Code review isn't slow because humans type slowly. It's slow because understanding context takes time. Reading the related code, understanding the business logic, thinking through edge cases - none of this can be rushed.
AI tools optimise for fast feedback. Developers optimise for getting code merged. The combination produces code that passes automated checks but doesn't actually work correctly.
Economics
Companies buy AI code review tools for two reasons:
To reduce headcount - fewer senior engineers needed if AI does code review
To ship faster - remove the bottleneck of waiting for human reviewers
Both reasons directly conflict with code quality. You're replacing experienced judgment with pattern matching, and adding pressure to merge quickly.
The incentives are clear: vendors sell speed and cost reduction, companies buy those metrics, and code quality suffers. Nobody's incentive is aligned with "catch more bugs."
What Works
The solution isn't better AI code review. It's better human code review.
Pair programming - real-time review catches issues before they're even committed
Small PRs - easier to review thoroughly, less likely to hide bugs
Domain expertise - reviewers who understand the system, not just the syntax
Accountability - reviewers whose names are attached to what they approve
Time - allowing reviewers to actually think through the changes
None of these scale as well as AI code review. That's the point. Code review shouldn't scale. If you're merging so much code that human review is a bottleneck, you have a process problem, not a tooling problem.
The Truth
AI code review tools exist because companies want to ship faster with fewer experienced engineers. The tools work well enough to justify the purchase, but not well enough to actually improve code quality.
What you get is:
Junior developers who think the AI caught all the issues
Senior developers who ignore the AI because of alert fatigue
Management who sees "100% of PRs reviewed by AI" as a quality metric
Production incidents that would have been caught by a human reviewer
The feedback loop ensures this gets worse over time. AI-approved code trains the next version of the AI. Bad code becomes the baseline.
What I Do
I don't use AI code review tools on projects I care about.
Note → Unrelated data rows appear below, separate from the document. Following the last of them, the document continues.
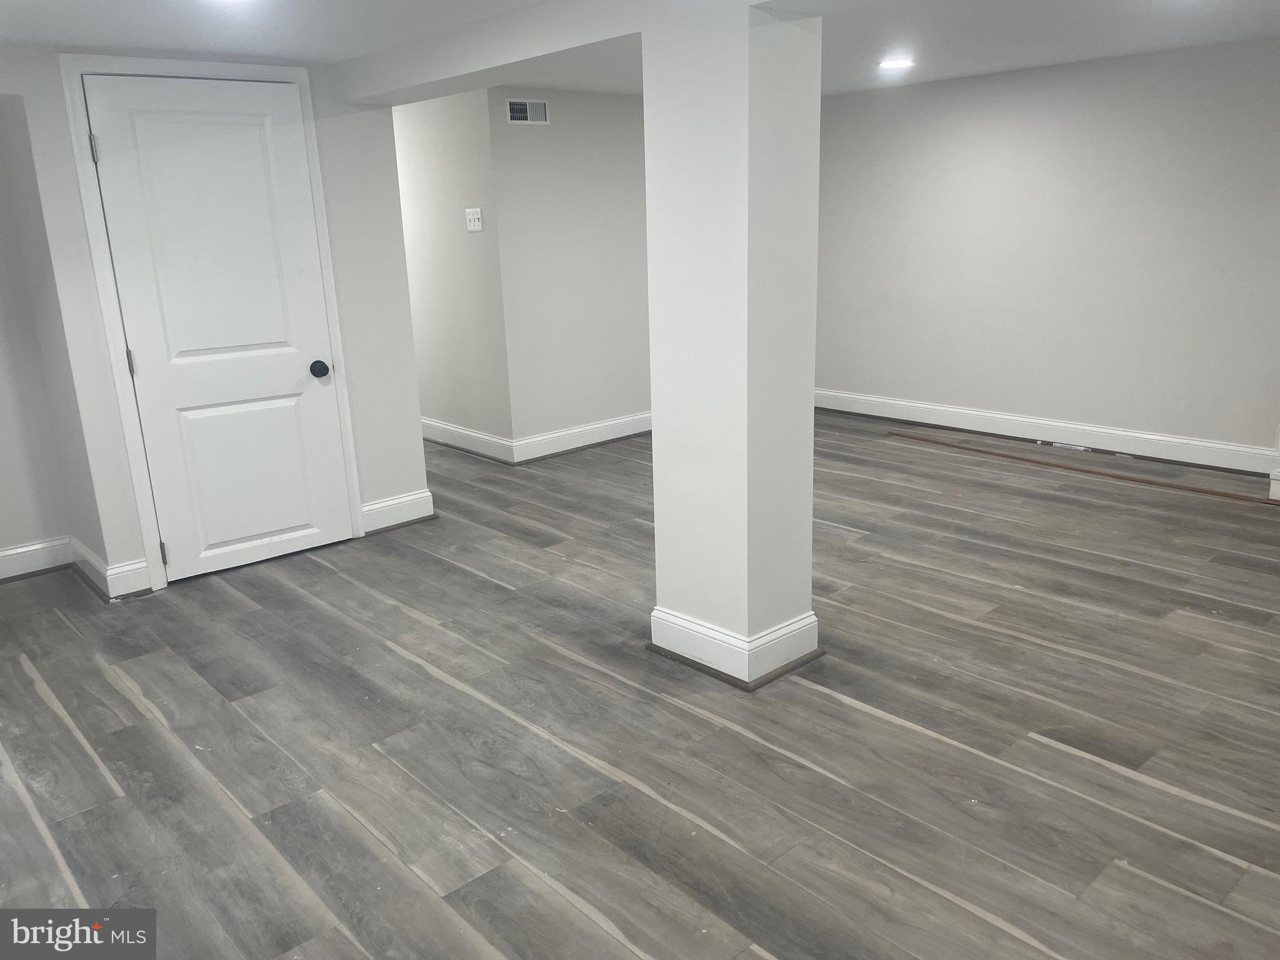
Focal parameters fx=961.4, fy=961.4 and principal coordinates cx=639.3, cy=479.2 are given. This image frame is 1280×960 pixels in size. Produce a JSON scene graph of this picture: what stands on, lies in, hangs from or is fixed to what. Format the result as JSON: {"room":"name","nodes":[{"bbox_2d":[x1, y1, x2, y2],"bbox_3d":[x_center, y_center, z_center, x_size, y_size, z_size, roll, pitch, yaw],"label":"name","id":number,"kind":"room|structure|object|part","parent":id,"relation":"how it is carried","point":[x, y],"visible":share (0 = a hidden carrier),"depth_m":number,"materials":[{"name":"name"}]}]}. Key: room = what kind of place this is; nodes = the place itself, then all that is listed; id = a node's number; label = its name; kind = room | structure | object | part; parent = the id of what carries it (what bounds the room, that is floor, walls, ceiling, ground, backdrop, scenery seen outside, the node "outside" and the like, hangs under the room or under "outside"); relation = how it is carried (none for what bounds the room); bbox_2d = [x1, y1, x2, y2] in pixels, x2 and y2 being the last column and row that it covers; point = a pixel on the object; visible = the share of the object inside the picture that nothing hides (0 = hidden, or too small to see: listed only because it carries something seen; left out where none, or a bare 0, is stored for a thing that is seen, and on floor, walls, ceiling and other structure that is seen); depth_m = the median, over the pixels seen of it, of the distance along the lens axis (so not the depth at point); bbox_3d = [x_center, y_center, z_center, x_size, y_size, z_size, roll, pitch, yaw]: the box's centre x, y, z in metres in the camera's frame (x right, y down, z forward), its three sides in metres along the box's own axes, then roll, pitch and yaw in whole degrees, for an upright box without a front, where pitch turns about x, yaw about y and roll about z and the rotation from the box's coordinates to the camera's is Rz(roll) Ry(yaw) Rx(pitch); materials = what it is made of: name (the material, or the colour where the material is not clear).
{"room":"basement","nodes":[
{"label":"basement","id":0,"kind":"room"},
{"bbox_2d":[0,90,102,579],"bbox_3d":[-2.954,-0.530,3.730,1.366,2.159,0.394,-15,20,-40],"label":"left wall","id":1,"kind":"structure","parent":0,"point":[22,530],"depth_m":4.10,"materials":[{"name":"paint"}]},
{"bbox_2d":[0,45,428,596],"bbox_3d":[-1.846,-0.675,4.090,1.770,2.180,0.131,-15,20,-40],"label":"door wall","id":2,"kind":"structure","parent":0,"point":[75,219],"depth_m":4.14,"materials":[{"name":"white paint"}]},
{"bbox_2d":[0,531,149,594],"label":"baseboard","id":3,"kind":"structure","parent":2,"relation":"attached to","point":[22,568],"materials":[{"name":"white paint"}]},
{"bbox_2d":[56,53,364,591],"bbox_3d":[-1.763,-0.653,4.130,0.903,2.121,0.135,-15,20,-40],"label":"door frame","id":4,"kind":"structure","parent":2,"relation":"attached to","point":[136,480],"depth_m":3.92,"materials":[{"name":"white paint"}]},
{"bbox_2d":[78,74,356,583],"bbox_3d":[-1.725,-0.609,4.096,0.812,2.020,0.108,-15,20,-40],"label":"door","id":5,"kind":"structure","parent":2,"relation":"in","point":[255,342],"depth_m":4.08,"materials":[{"name":"white paint"}]},
{"bbox_3d":[-2.117,-1.279,3.751,0.020,0.105,0.023,-15,20,-40],"label":"hinge","id":6,"kind":"part","parent":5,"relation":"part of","materials":[{"name":"silver metal"}]},
{"bbox_3d":[-2.077,-0.479,3.948,0.022,0.104,0.025,-15,20,-40],"label":"hinge","id":7,"kind":"part","parent":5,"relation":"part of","materials":[{"name":"metal"}]},
{"bbox_3d":[-2.042,0.313,4.145,0.027,0.100,0.030,-15,20,-40],"label":"hinge","id":8,"kind":"part","parent":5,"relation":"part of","materials":[{"name":"metal"}]},
{"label":"panel","id":9,"kind":"part","parent":5,"relation":"part of","materials":[{"name":"white paint"}]},
{"bbox_3d":[-1.465,-0.505,4.413,0.071,0.070,0.080,-15,20,-40],"label":"doorknob","id":10,"kind":"part","parent":5,"relation":"part of","materials":[{"name":"black metal"}]},
{"bbox_2d":[359,489,435,534],"bbox_3d":[-1.211,0.162,4.779,0.387,0.141,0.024,-15,20,-40],"label":"baseboard","id":11,"kind":"structure","parent":2,"relation":"attached to","point":[374,507],"depth_m":4.77,"materials":[{"name":"white paint"}]},
{"bbox_2d":[390,86,509,455],"bbox_3d":[-1.639,-1.408,6.577,0.120,2.256,2.544,-15,20,-40],"label":"hallway wall","id":12,"kind":"structure","parent":0,"point":[459,202],"depth_m":5.96,"materials":[{"name":"paint"}]},
{"bbox_2d":[421,416,515,462],"bbox_3d":[-1.636,-0.399,6.821,0.020,0.140,2.627,-15,20,-40],"label":"baseboard","id":13,"kind":"structure","parent":12,"relation":"attached to","point":[459,431],"depth_m":6.26,"materials":[{"name":"white paint"}]},
{"bbox_2d":[465,207,483,231],"bbox_3d":[-0.975,-1.523,5.627,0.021,0.128,0.140,-15,20,-40],"label":"light switch","id":14,"kind":"object","parent":12,"relation":"attached to","point":[475,216],"visible":0.98,"depth_m":5.62,"materials":[{"name":"white plastic"}]},
{"bbox_2d":[486,88,650,455],"bbox_3d":[-0.060,-1.382,6.337,2.034,2.203,0.123,-15,20,-40],"label":"middle wall","id":15,"kind":"structure","parent":0,"point":[626,135],"depth_m":5.93,"materials":[{"name":"paint"}]},
{"bbox_2d":[505,98,549,125],"bbox_3d":[-0.638,-2.112,5.522,0.290,0.137,0.012,-15,20,-40],"label":"air vent","id":16,"kind":"object","parent":15,"relation":"attached to","point":[528,114],"visible":0.99,"depth_m":5.52,"materials":[{"name":"white metal"}]},
{"bbox_2d":[506,411,651,463],"bbox_3d":[0.033,-0.378,6.566,2.135,0.136,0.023,-15,20,-40],"label":"baseboard","id":17,"kind":"structure","parent":15,"relation":"attached to","point":[592,442],"depth_m":6.21,"materials":[{"name":"white paint"}]},
{"bbox_2d":[0,410,1279,959],"bbox_3d":[0.165,0.416,4.175,7.169,0.103,8.469,-15,20,-40],"label":"floor","id":18,"kind":"structure","parent":0,"point":[115,692],"depth_m":2.80,"materials":[{"name":"wood"}]},
{"bbox_2d":[645,0,819,693],"bbox_3d":[0.296,-0.410,3.026,0.370,2.117,0.420,-15,20,-40],"label":"column","id":19,"kind":"structure","parent":18,"relation":"on","point":[655,429],"depth_m":2.87,"materials":[{"name":"white paint"}]},
{"bbox_2d":[650,606,819,689],"bbox_3d":[0.307,0.510,3.300,0.347,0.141,0.502,-15,20,-40],"label":"column baseboard","id":20,"kind":"structure","parent":19,"relation":"attached to","point":[812,619],"depth_m":3.14,"materials":[{"name":"white paint"}]},
{"bbox_2d":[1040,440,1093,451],"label":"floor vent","id":21,"kind":"object","parent":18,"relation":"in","point":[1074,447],"visible":0.96,"depth_m":5.79,"materials":[{"name":"white metal"}]},
{"bbox_2d":[885,431,1279,504],"bbox_3d":[2.484,-0.067,5.376,0.061,0.014,2.499,-15,20,-40],"label":"wooden strip","id":22,"kind":"object","parent":18,"relation":"on","point":[1106,474],"visible":0.99,"depth_m":5.29,"materials":[{"name":"brown wood"}]},
{"bbox_2d":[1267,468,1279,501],"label":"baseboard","id":23,"kind":"structure","parent":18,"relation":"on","point":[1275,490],"depth_m":4.68,"materials":[{"name":"white paint"}]},
{"bbox_2d":[0,0,1279,97],"bbox_3d":[0.219,-1.686,3.244,6.785,0.120,7.293,-15,20,-40],"label":"ceiling","id":24,"kind":"structure","parent":0,"point":[109,39],"depth_m":3.85,"materials":[{"name":"white paint"}]},
{"bbox_2d":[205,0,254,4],"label":"ceiling light","id":25,"kind":"object","parent":24,"relation":"in","point":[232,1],"visible":0.98,"depth_m":2.94,"materials":[{"name":"white"}]},
{"bbox_2d":[320,0,646,105],"bbox_3d":[0.241,-1.396,2.742,0.286,0.183,4.504,-15,20,-40],"label":"ceiling beam","id":26,"kind":"structure","parent":24,"relation":"attached to","point":[427,95],"depth_m":3.31,"materials":[{"name":"white paint"}]},
{"bbox_2d":[878,56,914,70],"bbox_3d":[1.326,-2.148,4.966,0.195,0.017,0.196,-15,20,-40],"label":"recessed light","id":27,"kind":"object","parent":24,"relation":"in","point":[899,63],"visible":0.99,"depth_m":4.94,"materials":[{"name":"white"}]},
{"bbox_2d":[813,38,1279,468],"bbox_3d":[2.783,-1.241,5.449,0.135,2.215,5.185,-15,20,-40],"label":"right wall","id":28,"kind":"structure","parent":0,"point":[997,135],"depth_m":5.63,"materials":[{"name":"paint"}]},
{"bbox_2d":[814,388,1279,476],"bbox_3d":[2.553,-0.299,5.945,0.021,0.136,4.175,-15,20,-40],"label":"baseboard","id":29,"kind":"structure","parent":28,"relation":"attached to","point":[971,412],"depth_m":5.87,"materials":[{"name":"white paint"}]}
]}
I use:
Linters - for style and simple pattern matching (what AI code review actually does well)
Static analysis - language-specific tools that understand semantics, not just syntax
Human reviewers - people who understand the system and business logic
Tests - including the weird edge cases AI tools never think to check
Is it slower? Yes. Does it catch more bugs? Absolutely.
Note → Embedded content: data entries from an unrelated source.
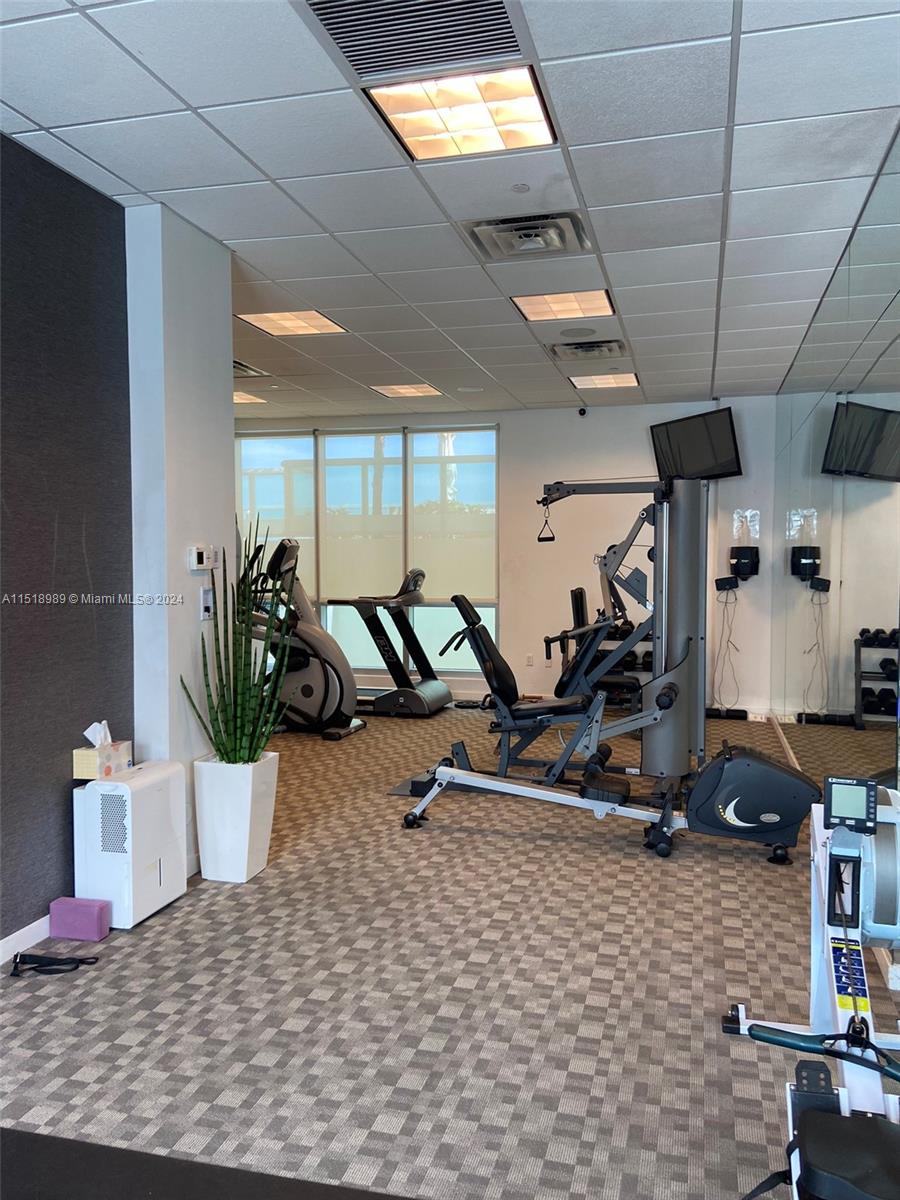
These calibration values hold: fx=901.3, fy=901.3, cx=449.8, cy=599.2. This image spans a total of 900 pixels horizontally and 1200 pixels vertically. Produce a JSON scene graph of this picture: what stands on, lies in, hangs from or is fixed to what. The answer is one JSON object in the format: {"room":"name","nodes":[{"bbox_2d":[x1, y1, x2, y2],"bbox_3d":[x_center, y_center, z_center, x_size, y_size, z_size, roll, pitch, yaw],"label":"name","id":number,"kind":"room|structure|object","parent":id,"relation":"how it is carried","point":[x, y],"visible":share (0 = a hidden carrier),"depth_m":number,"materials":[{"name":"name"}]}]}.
{"room":"gym","nodes":[
{"label":"gym","id":0,"kind":"room"},
{"bbox_2d":[0,135,133,953],"bbox_3d":[-1.928,-0.082,1.462,0.158,2.741,4.560,1,3,15],"label":"dark wall","id":1,"kind":"structure","parent":0,"point":[72,543],"depth_m":3.20,"materials":[{"name":"grey"}]},
{"bbox_2d":[0,913,51,964],"bbox_3d":[-1.815,1.233,1.710,0.015,0.084,4.341,1,3,15],"label":"baseboard","id":2,"kind":"structure","parent":1,"relation":"attached to","point":[6,941],"depth_m":3.08,"materials":[{"name":"white paint"}]},
{"bbox_2d":[125,202,236,876],"bbox_3d":[-1.170,-0.211,3.911,0.294,2.692,0.648,1,3,15],"label":"column","id":3,"kind":"structure","parent":0,"point":[216,286],"depth_m":3.69,"materials":[{"name":"white paint"}]},
{"bbox_2d":[188,545,215,570],"bbox_3d":[-1.073,-0.178,3.901,0.032,0.103,0.135,1,3,15],"label":"thermostat","id":4,"kind":"object","parent":3,"relation":"attached to","point":[201,553],"visible":0.98,"depth_m":3.87,"materials":[{"name":"white plastic"}]},
{"bbox_2d":[200,586,214,619],"bbox_3d":[-1.045,0.013,3.895,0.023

The industry has spent the last decade optimising for development speed. We've gotten very fast at shipping bugs to production. Maybe it's time to optimise for correctness instead.
Final Thoughts
AI code review isn't useless. It's worse than useless - it creates the illusion of thorough review while making it easier to ship bad code.
The problem isn't the technology. It's that the technology is being used to replace judgment with pattern matching, and accountability with automation.
Companies don't want to admit they're using AI code review to cut costs and ship faster. They frame it as "augmenting" human reviewers. In practice, it's replacing them. And the code quality shows it.
The fix requires admitting that code review is valuable because it's slow and thoughtful, not despite it. AI tools optimised for speed and cost will never provide the same value as a senior engineer who actually understands the system.
But that requires paying senior engineers and accepting slower ship times. So instead, we'll keep using AI code review, keep shipping bugs, and keep wondering why code quality is declining.
The tools aren't making code better. They're just making it easier to pretend we reviewed it.